■ Things to do
[1] Reproduce the passage of the interview excerpt starting with "I normally bring" and going on through "had enough facilities.".
[2] According to the interview excerpt, for how long was the lab fully closed during the COVID-19 pandemic?

■ Document extract
::::

As already touched upon, I am really curious how food intake (such as fermented foods, fibres etc) impact on the vaginal microbiome. In addition, I think that probiotics have an underexplored potential to improve the vaginal microbiome, because the ecological role of lactobacilli is much clearer in this habitat than in the gut.
6. You have been involved in many projects throughout your career, but are there any projects that you feel were the most instrumental within the development of your career?
The first international project I got involved in was the genome sequencing project of the widely used gut probiotic Lacticaseibacillus rhamnosus GG (LGG), led by Prof. Willem de Vos and Soile Tynkynnen from Valio. Prof. Willem de Vos was very happy with the knock-out mutants we could construct to substantiate the role of the SpaCBA pili in the beneficial properties of LGG and he was a mentor for my later career.
A few years later, I had the chance to collaborate with Prof. Gregor Reid on the genome sequence and knock-out mutagenesis of the most widely used vaginal probiotic Lacticaseibacillus rhamnosus GR-1. He made me aware of the huge potential of vaginal lactobacilli as probiotics and introduced me in the International Scientific Association on Probiotics and Prebiotics (ISAPP). He also became a great mentor.
7. What does a typical working day look like for you? And how have you had to adapt this during the COVID-19 pandemic and social distancing?
I normally bring my three kids to school by bike - The school is just next to our lab. Normally I have a lot of face-to-face meetings with the team to discuss lab results, manuscripts and future planning. During the COVID-19 pandemic, we quickly managed to organise many things via Teams and Skype, but the lab was only fully closed for four weeks. Universities are essential sectors and did not fully close in Belgium. We also offered our microbial facilities to the national testing task force, but Belgium had enough facilities.
8. You have been a member of the Academic Board of the International Association on Probiotics & Prebiotics (ISAPP) for some time now in varying roles. What responsibilities do you have within your current role and what do you enjoy the most about being part of this Board?

::::

Keypoint coordinate data
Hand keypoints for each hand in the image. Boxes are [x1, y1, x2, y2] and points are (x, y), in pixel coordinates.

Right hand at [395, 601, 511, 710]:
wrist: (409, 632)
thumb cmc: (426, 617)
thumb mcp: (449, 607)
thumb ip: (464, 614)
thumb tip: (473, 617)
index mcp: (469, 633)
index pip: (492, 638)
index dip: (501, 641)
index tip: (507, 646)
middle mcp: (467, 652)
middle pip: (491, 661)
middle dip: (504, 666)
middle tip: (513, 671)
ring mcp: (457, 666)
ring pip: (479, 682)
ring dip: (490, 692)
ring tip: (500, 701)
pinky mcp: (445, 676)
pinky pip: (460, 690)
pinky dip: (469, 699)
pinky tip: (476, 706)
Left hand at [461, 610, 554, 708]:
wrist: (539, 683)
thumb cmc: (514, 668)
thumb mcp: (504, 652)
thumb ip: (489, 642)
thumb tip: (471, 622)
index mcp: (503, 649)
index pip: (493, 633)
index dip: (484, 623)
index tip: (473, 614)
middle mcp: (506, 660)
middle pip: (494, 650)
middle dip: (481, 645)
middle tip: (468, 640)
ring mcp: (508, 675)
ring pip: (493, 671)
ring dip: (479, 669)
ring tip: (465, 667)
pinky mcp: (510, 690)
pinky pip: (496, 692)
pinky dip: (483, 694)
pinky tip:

::::

■ Answer list
[1]
I normally bring my three kids to school by bike - The school is just next to our lab. Normally I have a lot of face-to-face meetings with the team to discuss lab results, manuscripts and future planning. During the COVID-19 pandemic, we quickly managed to organise many things via Teams and Skype, but the lab was only fully closed for four weeks. Universities are essential sectors and did not fully close in Belgium. We also offered our microbial facilities to the national testing task force, but Belgium had enough facilities.

[2] Four weeks.